[SUPPLIED TEXT — start]

You need to refocus your goals away from _achievement_ and towards _output_.
Learn to become motivated by effort rather than mastery because it will be a
long time before you are top 10 at anything. Nobody stays motivated for that
long without enjoying the work.

------
ThrustVectoring
My first impression is that you're trying too many things and not focusing on
what's actually important to you. Giving up on low-value activities in favor
of high-value ones is a good thing.

My suggestion is to make a list of how you want to grow as a person over the
next few years. Sort it by importance, and then do not do anything that's
below number 3 or 4.

Taking my own advice, I really should stop reading/commenting on HN and
reddit. And I know how to break this habit, so I don't have a good excuse. So,
uhh, bye?

------
andersthue
To be honest I have had it like you describe for the most of my life, and
still have it in some areas.

What I have learned as a 43 year old is that it is just how I am and when I
accepted that, it became easier and it is no longer a "problem" for me.

Perhaps you are like that?

I took the strenghtsfinder 2.0 test and that helped me understand myself which
helped me to accept myself.

I can highly recommend the book "start with why" to figure out who your
innermost values are, and the letting go book from zenhabits to accept who you
are and letting all your ideas about who you should be go.

------
6d0debc071
> Have you felt this, and how to achieve your goals or master something
> without giving up?

Personally I have functional goals when I'm interested in an activity. Learn
C++? Okay, how do I write a program that will draw a box to the screen? Now
how do I shade it? How do I do that with less overhead....

[SUPPLIED TEXT — finish]
[PROVIDED MATERIAL — start]

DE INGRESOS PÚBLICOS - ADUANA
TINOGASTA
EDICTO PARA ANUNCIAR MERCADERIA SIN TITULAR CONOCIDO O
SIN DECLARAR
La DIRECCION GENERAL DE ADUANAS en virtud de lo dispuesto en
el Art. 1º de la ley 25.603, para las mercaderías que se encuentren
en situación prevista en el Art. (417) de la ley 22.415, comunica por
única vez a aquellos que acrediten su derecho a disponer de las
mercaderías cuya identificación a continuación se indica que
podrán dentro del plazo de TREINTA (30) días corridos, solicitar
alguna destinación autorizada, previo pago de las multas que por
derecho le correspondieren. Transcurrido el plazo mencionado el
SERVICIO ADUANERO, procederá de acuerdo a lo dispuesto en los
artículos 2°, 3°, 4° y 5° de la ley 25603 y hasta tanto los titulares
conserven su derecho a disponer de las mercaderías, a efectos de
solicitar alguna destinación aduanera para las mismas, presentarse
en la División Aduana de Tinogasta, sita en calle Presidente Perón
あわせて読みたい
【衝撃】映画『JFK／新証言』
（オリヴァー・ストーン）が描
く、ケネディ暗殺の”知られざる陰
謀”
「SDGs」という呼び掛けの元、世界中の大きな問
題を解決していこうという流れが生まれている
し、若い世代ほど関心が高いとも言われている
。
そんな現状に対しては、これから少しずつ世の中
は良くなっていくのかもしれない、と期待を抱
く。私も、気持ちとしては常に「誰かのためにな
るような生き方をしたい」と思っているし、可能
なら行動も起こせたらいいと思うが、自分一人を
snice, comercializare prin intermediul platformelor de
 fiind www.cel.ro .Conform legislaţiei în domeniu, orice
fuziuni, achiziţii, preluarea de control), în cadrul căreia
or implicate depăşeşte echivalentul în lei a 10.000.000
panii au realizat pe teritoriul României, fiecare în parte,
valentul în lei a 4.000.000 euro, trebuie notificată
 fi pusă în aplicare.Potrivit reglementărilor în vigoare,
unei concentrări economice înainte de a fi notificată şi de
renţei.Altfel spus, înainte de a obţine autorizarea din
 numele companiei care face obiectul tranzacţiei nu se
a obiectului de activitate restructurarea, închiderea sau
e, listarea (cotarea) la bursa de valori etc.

[PROVIDED MATERIAL — finish]

- **ACTIVITY LIST**
[a] In the thread, shorten the paragraph that begins "My suggestion is to make a list" and keep its main facts.
[b] Reproduce the listing word for word, from its first line through the line containing "alguna destinación autorizada, previo".

- **PER-TASK OUTPUTS**
[a] List the ways you want to grow as a person over the next few years, sort them by importance, and drop everything below the third or fourth item.

[b]
DE INGRESOS PÚBLICOS - ADUANA
TINOGASTA
EDICTO PARA ANUNCIAR MERCADERIA SIN TITULAR CONOCIDO O
SIN DECLARAR
La DIRECCION GENERAL DE ADUANAS en virtud de lo dispuesto en
el Art. 1º de la ley 25.603, para las mercaderías que se encuentren
en situación prevista en el Art. (417) de la ley 22.415, comunica por
única vez a aquellos que acrediten su derecho a disponer de las
mercaderías cuya identificación a continuación se indica que
podrán dentro del plazo de TREINTA (30) días corridos, solicitar
alguna destinación autorizada, previo pago de las multas que por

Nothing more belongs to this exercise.